▶ Text block:
════════════════
The Silent Shift Happening in Your Workforce
Walk through any Canadian office today — tech, finance, healthcare, logistics — and you'll find a quiet reality: a meaningful portion of your workforce is already saving in Bitcoin. They're doing it on their own, through personal accounts, without guidance, without structure, and without any employer support.
They're not asking permission. They're just doing it.
The 2024 KPMG Digital Assets Report found that 43% of Canadians already hold cryptocurrency. A separate Leger survey commissioned by Coinbase revealed that 46% of Canadian employees want their employer to offer a Bitcoin savings plan as part of their compensation package.
This isn't a fringe movement. It's a benefits gap — one that's growing wider every quarter.
"46% of Canadian employees want their employer to offer a Bitcoin savings benefit. The demand isn't coming. It's already here."
Why Employers Have Ignored This (And Why That's Changing)
Until recently, offering a Bitcoin savings plan came with real complications: unclear tax treatment, compliance ambiguity, operational complexity, and the absence of a structured product to offer.
Those barriers are dissolving.
The CRA has established clear guidance: employee contributions to a Bitcoin savings plan are made with after-tax dollars, and any capital gains are taxed only upon disposition — the same treatment as a personal investment account. There's no special payroll complexity, no CRA exposure for the employer, and no requirement to become a crypto expert.
════════════════
▶ Requests:
**1)** Answer these questions using the Bitcoin savings text:
(a) What share of Canadians already hold cryptocurrency, according to the 2024 KPMG Digital Assets Report?
(b) Which company commissioned the Leger survey?
(c) Under the CRA guidance, when are capital gains on a Bitcoin savings plan taxed?
**2)** Retype the Bitcoin savings text from "Until recently, offering" up to and including "product to offer.".
The items that come next have no connection to the Bitcoin savings text.

▶ Given data:
════════════════
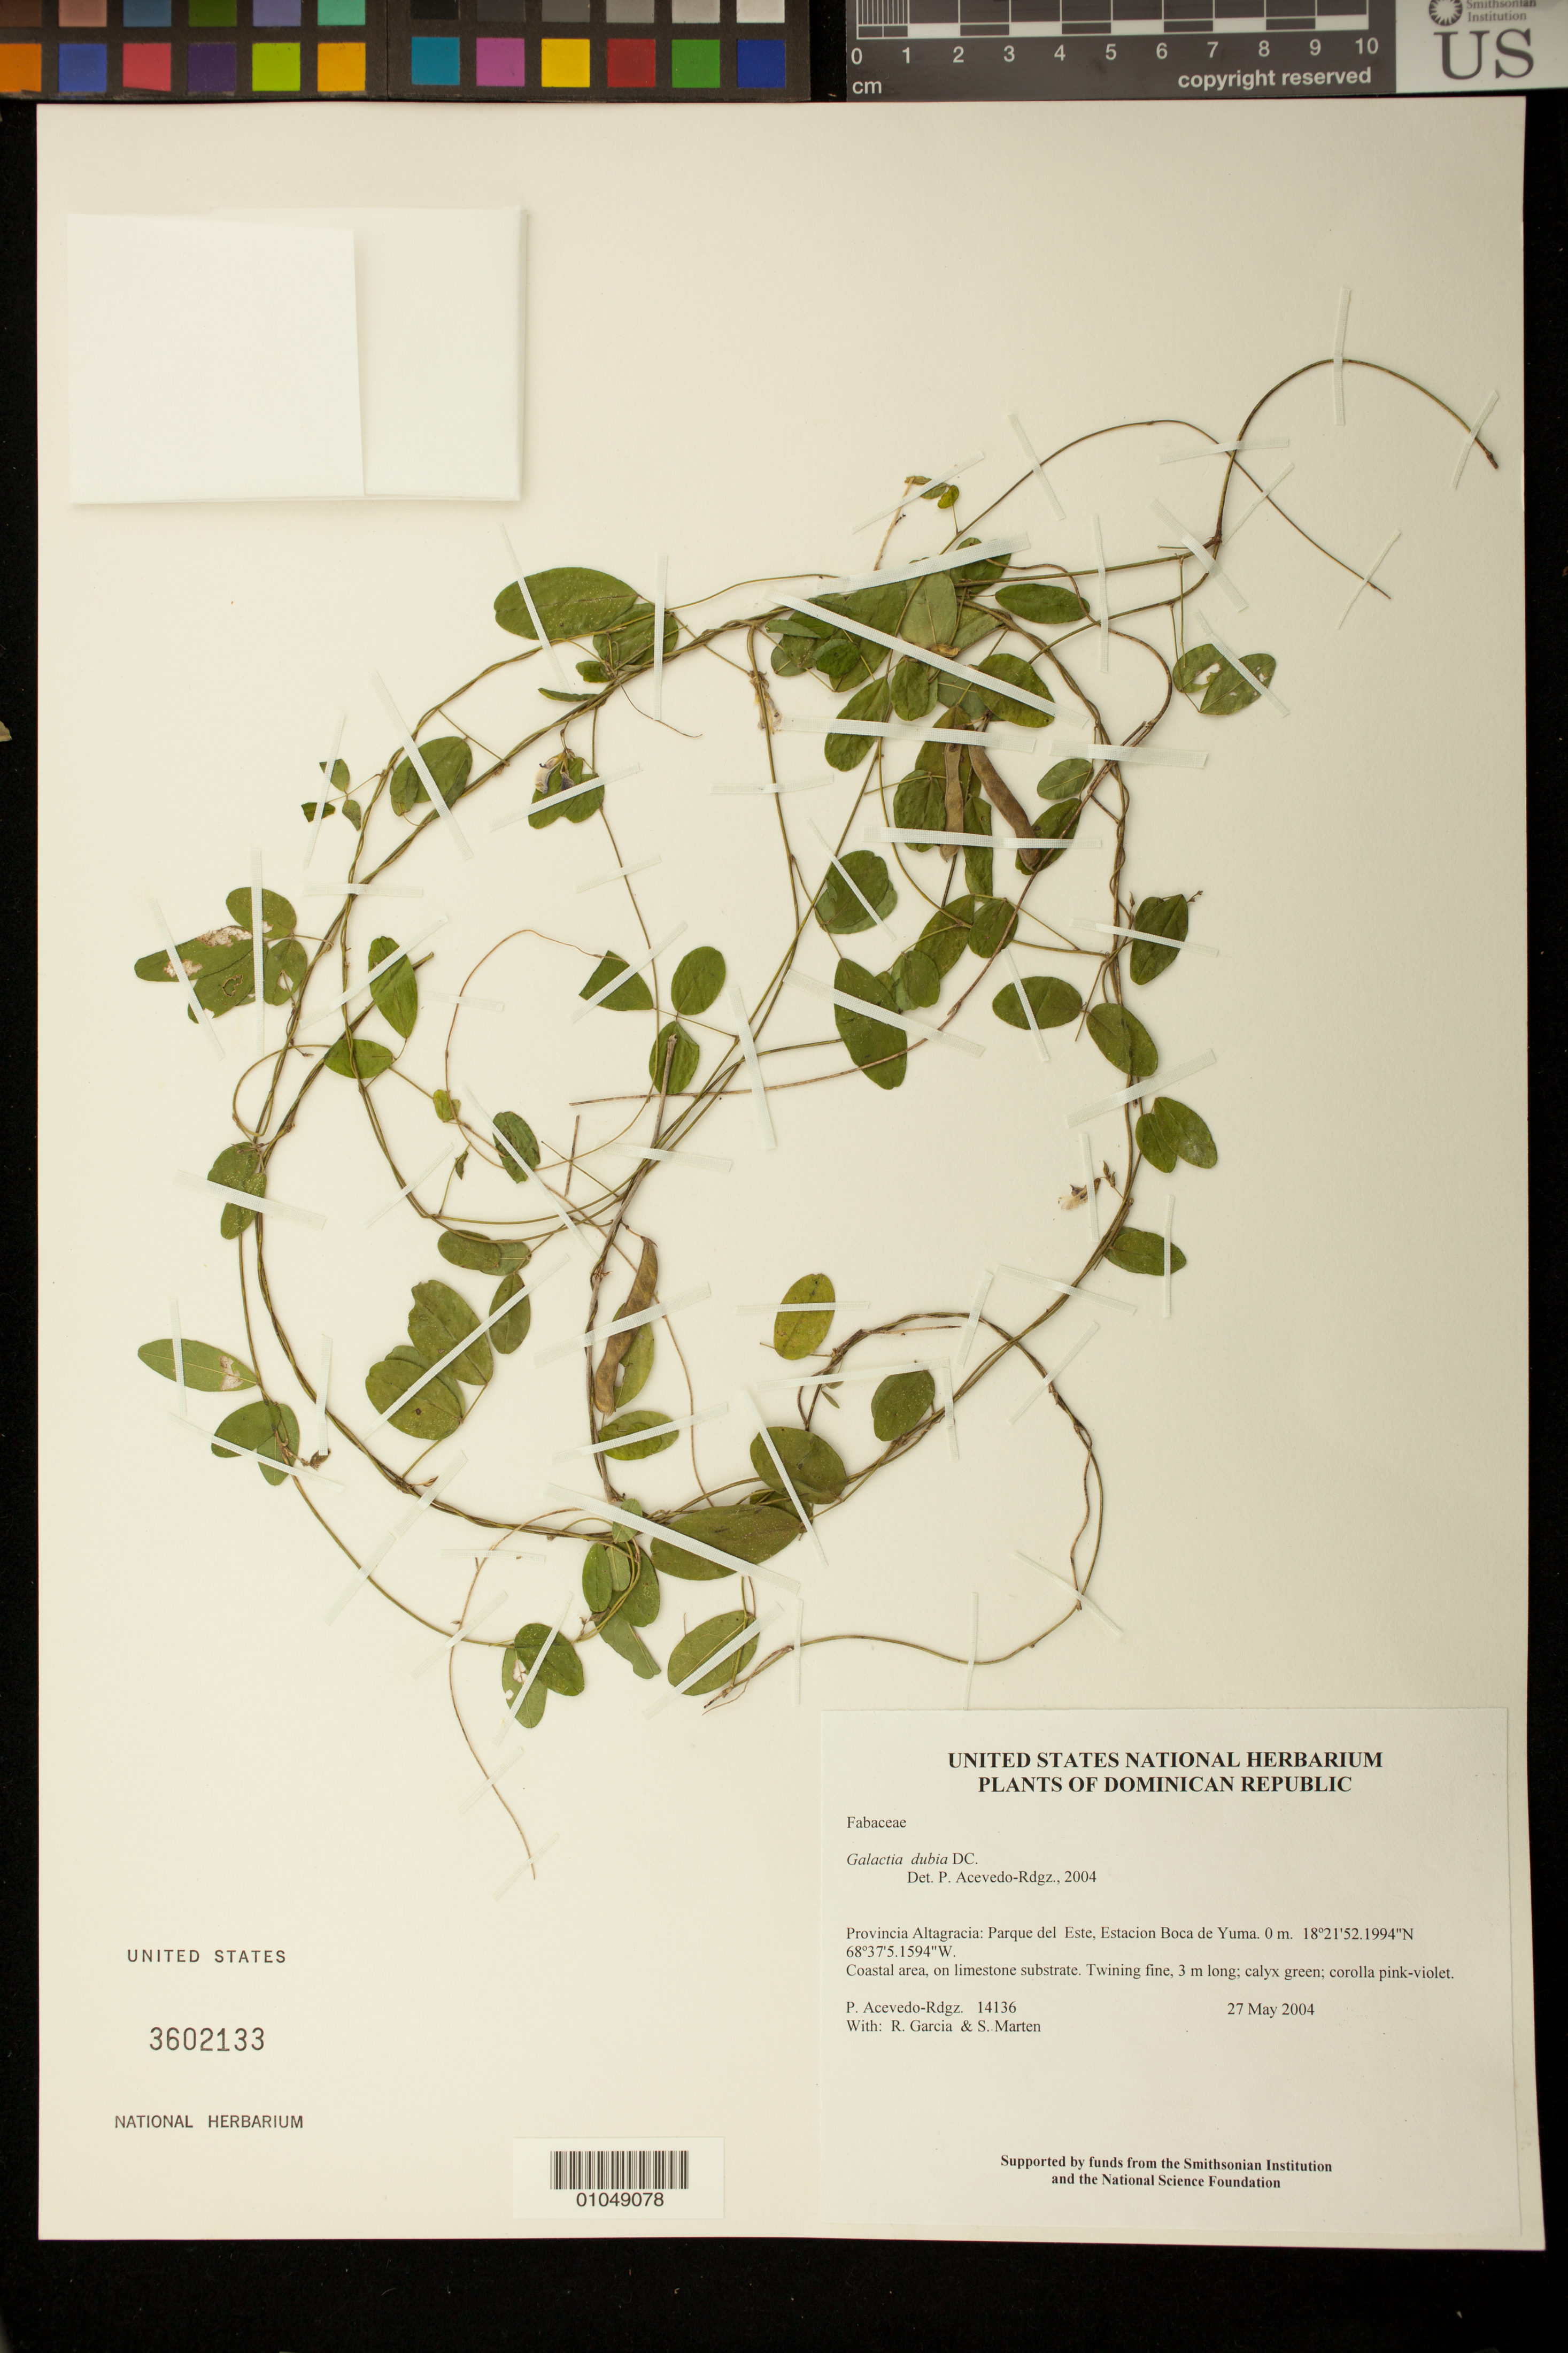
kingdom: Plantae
════════════════
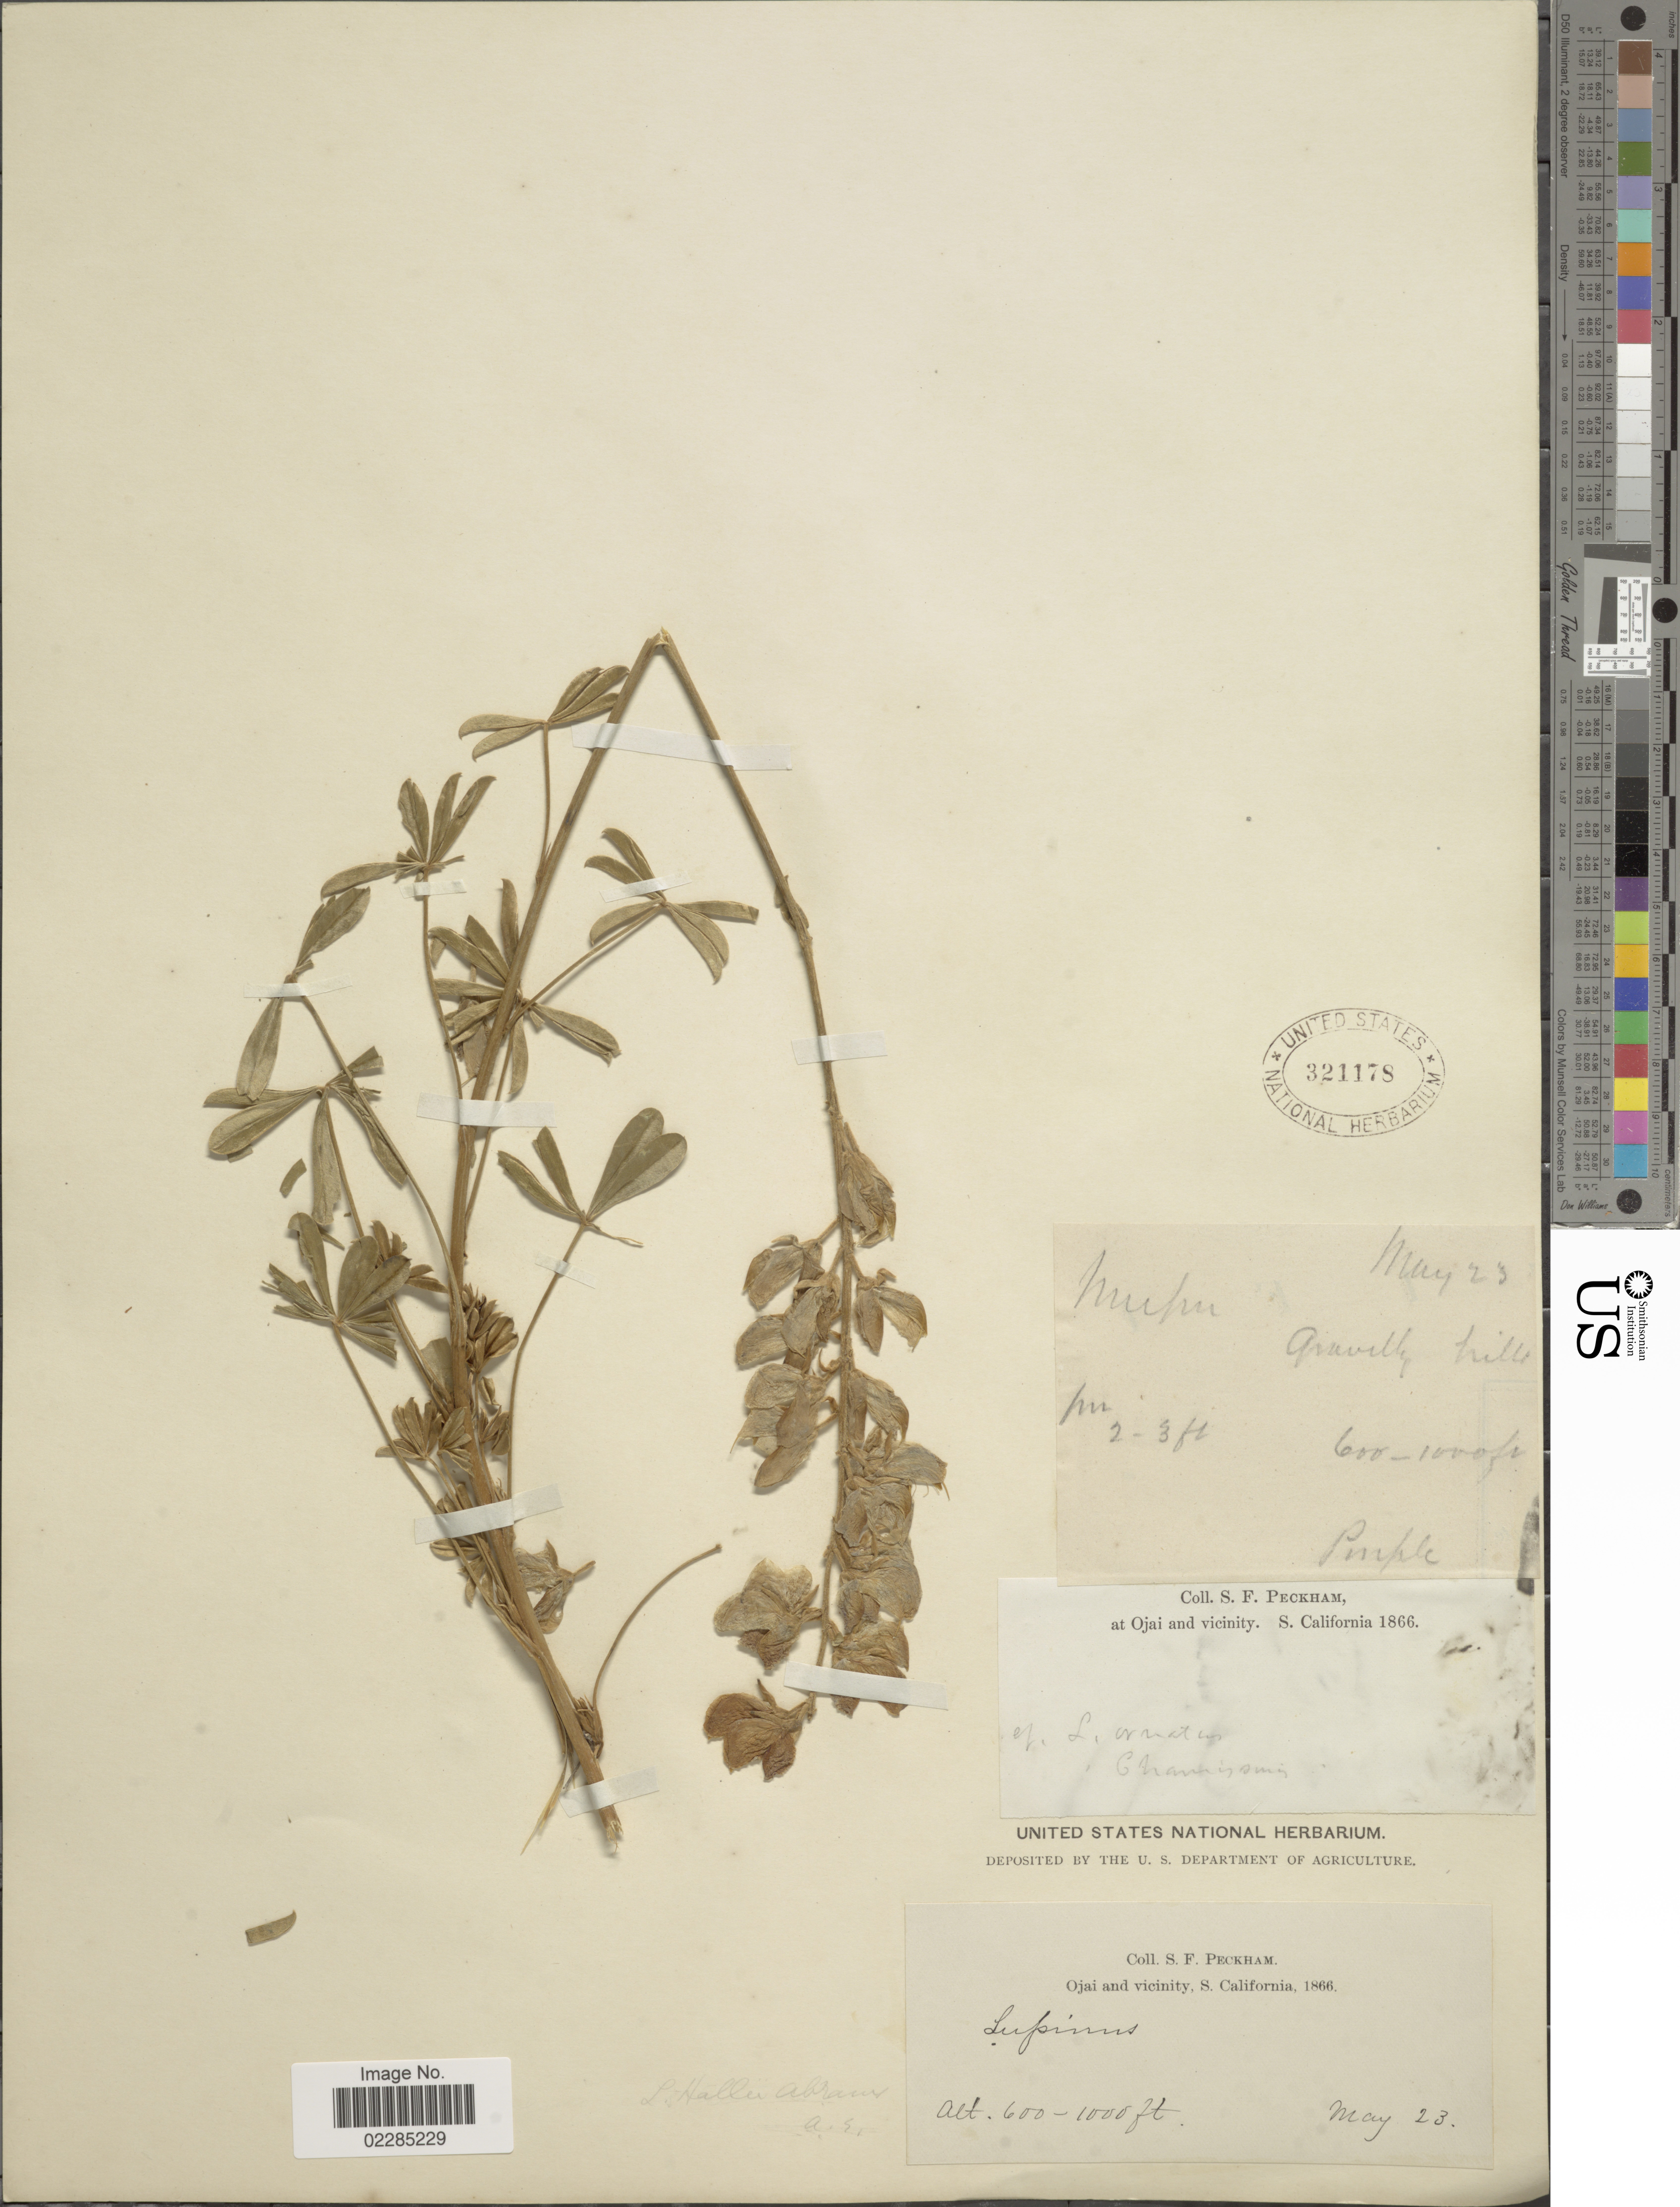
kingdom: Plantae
════════════════
▶ Results for each task:
**1)**
(a) 43%
(b) Coinbase
(c) Only upon disposition

**2)**
Until recently, offering a Bitcoin savings plan came with real complications: unclear tax treatment, compliance ambiguity, operational complexity, and the absence of a structured product to offer.